La synthèse d'objets à base moléculaire doit permettre de franchir une nouvelle étape, même si les températures d'utilisation excluent à ce jour toute application.
Les outils et le savoir faire existent aujourd'hui pour construire des édifices moléculaires à spin élevé, de taille nanométrique, à propriétés magnétiques inédites (effet tunnel de l'aimantation dans des molécules à haut spin, par exemple, figure jointe).
Si divers exemples d'espèces moléculaires de grande taille ont été rapportés, avec des propriétés régies par les lois de physique classique et quantique, l'agencement spatial de ces entités, en d'autres termes le contrôle de la dimensionalité de l'assemblage reste encore souvent aléatoire. Ce dernier point est d'une importance capitale dans le domaine du magnétisme et à terme sa maîtrise sera indispensable au développement de dispositifs basés sur des aimants moléculaires.
De même, les températures critiques souvent trop basses sont incompatibles avec une utilisation comme composant, et un réel effort devra être mené pour envisager une application à température ambiante. Le rapprochement avec des chimistes spécialistes des petites particules inorganiques, voir métalliques, visera à faire évoluer favorablement les domaines d'utilisation.

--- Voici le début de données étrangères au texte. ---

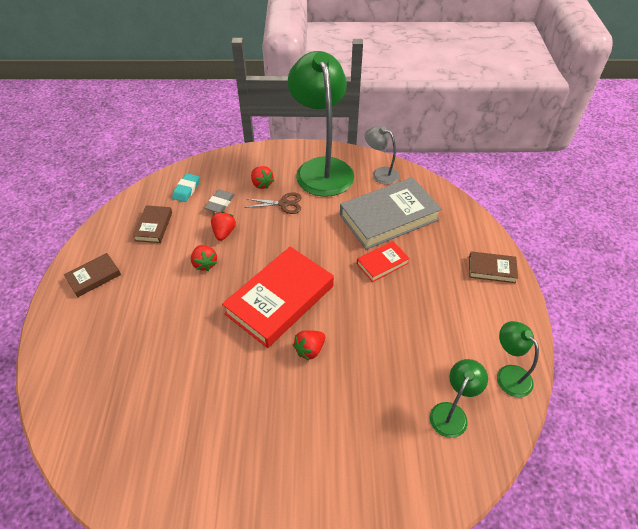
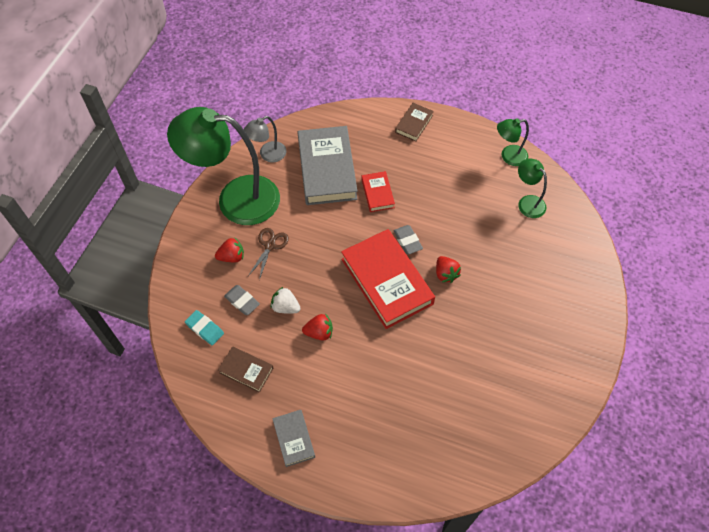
camera: 70 degrees left, 10 degrees up
(94, 277) = (294, 439): brown book -> grey book
(224, 233) = (285, 307): red strawberry -> white strawberry
(336, 304) = (407, 241): none -> grey eraser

Les axes suivants devraient être privilégiés par les acteurs du réseau :
synthèse de petits objets, par une démarche de type « bottom-up», possédant les propriétés structurales et électroniques requises pour observer le passage du régime quantique au régime classique, avec une attention particulière portée aux domaines nanométrique et mésoscopique,
- auto-assemblage d'espèces moléculaires en réseaux ordonnés 2D ou 3D. La flexibilité de la chimie moléculaire (molécules amphiphiles ou polyphiles, anisotropes,…) associée à des techniques de type Langmuir Blodgett peut être efficace dans cette perspective,
- adressage d'entités organisées sur une surface par microscopies en champ proche.
Ce domaine est par essence pluridisciplinaire, avec des compétences requises en chimie de synthèse, physique expérimentale (utilisation de techniques telles que micro-SQUID, micro-sonde de Hall, microscopies en champ proche, champs forts …etc) et théorique, qui expliquent la forte tradition de collaborations entre chimistes et physiciens au plan national.